_Exercise_
Could you output each line of the data that follows exactly?

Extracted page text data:
* * * *

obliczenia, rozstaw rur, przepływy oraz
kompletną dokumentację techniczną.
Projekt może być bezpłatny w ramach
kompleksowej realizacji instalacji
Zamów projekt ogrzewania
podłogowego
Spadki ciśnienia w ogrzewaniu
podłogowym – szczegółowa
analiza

* * * *

_Response to the task_
obliczenia, rozstaw rur, przepływy oraz
kompletną dokumentację techniczną.
Projekt może być bezpłatny w ramach
kompleksowej realizacji instalacji
Zamów projekt ogrzewania
podłogowego
Spadki ciśnienia w ogrzewaniu
podłogowym – szczegółowa
analiza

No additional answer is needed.